On Friday, businesses, governments and the UK’s National Health Service were left scrambling in the wake of a massive ransomware attack. The ‘WannaCry’ ransomware swiftly spread across 200,000 computers in 150 countries, causing Microsoft to issue an emergency patch for those still running outdated Windows XP systems. It turns out, this ransomware made use of a flaw that the NSA had been holding in its back pocket for years, causing Microsoft to speak out against government agencies ‘hoarding’ security vulnerabilities for their own uses, while also pointing out that customers need to stay on top of updates to remain secure.
In a blog post aimed to address the ‘WannaCry’ ransomware attack, Microsoft explained that the exploit originated from a list of attacks ‘hoarded’ by the US National Security Agency. These exploits were made public earlier this year and Microsoft quickly responded by patching the versions of Windows it still supports. However, not everyone has automatic updates enabled and worse yet, some customers are still running Windows XP, meaning a lot of systems were still left vulnerable.
While the post itself is quite lengthy, one of the key highlights is Microsoft’s call for customers to update their systems more regularly:
“This attack demonstrates the degree to which cybersecurity has become a shared responsibility between tech companies and customers. The fact that so many computers remained vulnerable two months after the release of a patch illustrates this aspect. As cybercriminals become more sophisticated, there is simply no way for customers to protect themselves against threats unless they update their systems. Otherwise they’re literally fighting the problems of the present with tools from the past. This attack is a powerful reminder that information technology basics like keeping computers current and patched are a high responsibility for everyone, and it’s something every top executive should support.”

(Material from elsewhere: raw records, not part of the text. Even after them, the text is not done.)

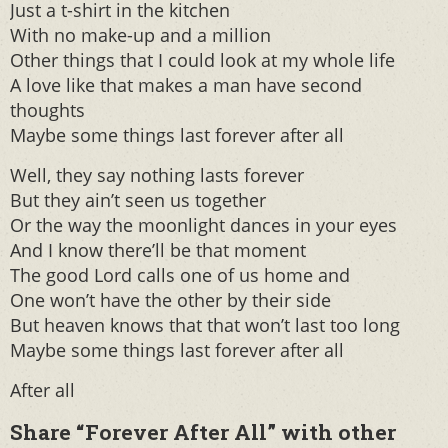
Just a t-shirt in the kitchen
With no make-up and a million
Other things that I could look at my whole life
A love like that makes a man have second
thoughts
Maybe some things last forever after all
Well, they say nothing lasts forever
But they ain’t seen us together
Or the way the moonlight dances in your eyes
And I know there’ll be that moment
The good Lord calls one of us home and
One won’t have the other by their side
But heaven knows that that won’t last too long
Maybe some things last forever after all
After all
Share “Forever After All” with other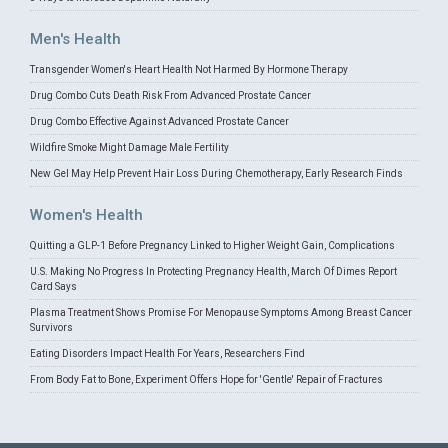
Men's Health
Transgender Women's Heart Health Not Harmed By Hormone Therapy
Drug Combo Cuts Death Risk From Advanced Prostate Cancer
Drug Combo Effective Against Advanced Prostate Cancer
Wildfire Smoke Might Damage Male Fertility
New Gel May Help Prevent Hair Loss During Chemotherapy, Early Research Finds
Women's Health
Quitting a GLP-1 Before Pregnancy Linked to Higher Weight Gain, Complications
U.S. Making No Progress In Protecting Pregnancy Health, March Of Dimes Report
Card Says
Plasma Treatment Shows Promise For Menopause Symptoms Among Breast Cancer
Survivors
Eating Disorders Impact Health For Years, Researchers Find
From Body Fat to Bone, Experiment Offers Hope for 'Gentle' Repair of Fractures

From there, the post turns its attention to the governments of the world, who should treat this attack ‘as a wake-up call’:
“The governments of the world should treat this attack as a wake-up call. They need to take a different approach and adhere in cyberspace to the same rules applied to weapons in the physical world. We need governments to consider the damage to civilians that comes from hoarding these vulnerabilities and the use of these exploits. This is one reason we called in February for a new “Digital Geneva Convention” to govern these issues, including a new requirement for governments to report vulnerabilities to vendors, rather than stockpile, sell, or exploit them.”

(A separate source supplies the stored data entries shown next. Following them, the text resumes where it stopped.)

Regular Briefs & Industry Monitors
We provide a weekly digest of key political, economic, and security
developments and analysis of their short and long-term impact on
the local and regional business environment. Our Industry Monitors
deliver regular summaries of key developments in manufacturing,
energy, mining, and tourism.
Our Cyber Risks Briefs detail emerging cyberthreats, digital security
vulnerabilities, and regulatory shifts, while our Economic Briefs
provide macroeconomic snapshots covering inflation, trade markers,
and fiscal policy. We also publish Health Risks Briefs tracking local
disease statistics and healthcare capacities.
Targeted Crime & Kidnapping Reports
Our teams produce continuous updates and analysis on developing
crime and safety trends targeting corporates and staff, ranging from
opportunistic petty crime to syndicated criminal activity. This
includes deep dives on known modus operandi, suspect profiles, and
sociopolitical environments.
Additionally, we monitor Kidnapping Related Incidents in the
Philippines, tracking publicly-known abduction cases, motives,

KitGuru Says: With cyber attacks becoming more prevalent, it is increasingly important to stay on top of software updates. This particular vulnerability was patched in modern versions of Windows around two months ago, if system updates were implemented more regularly across agencies and businesses, then this attack wouldn’t have got as far as it did. At the same time, Microsoft’s current reputation with buggy updates isn’t exactly helping the situation.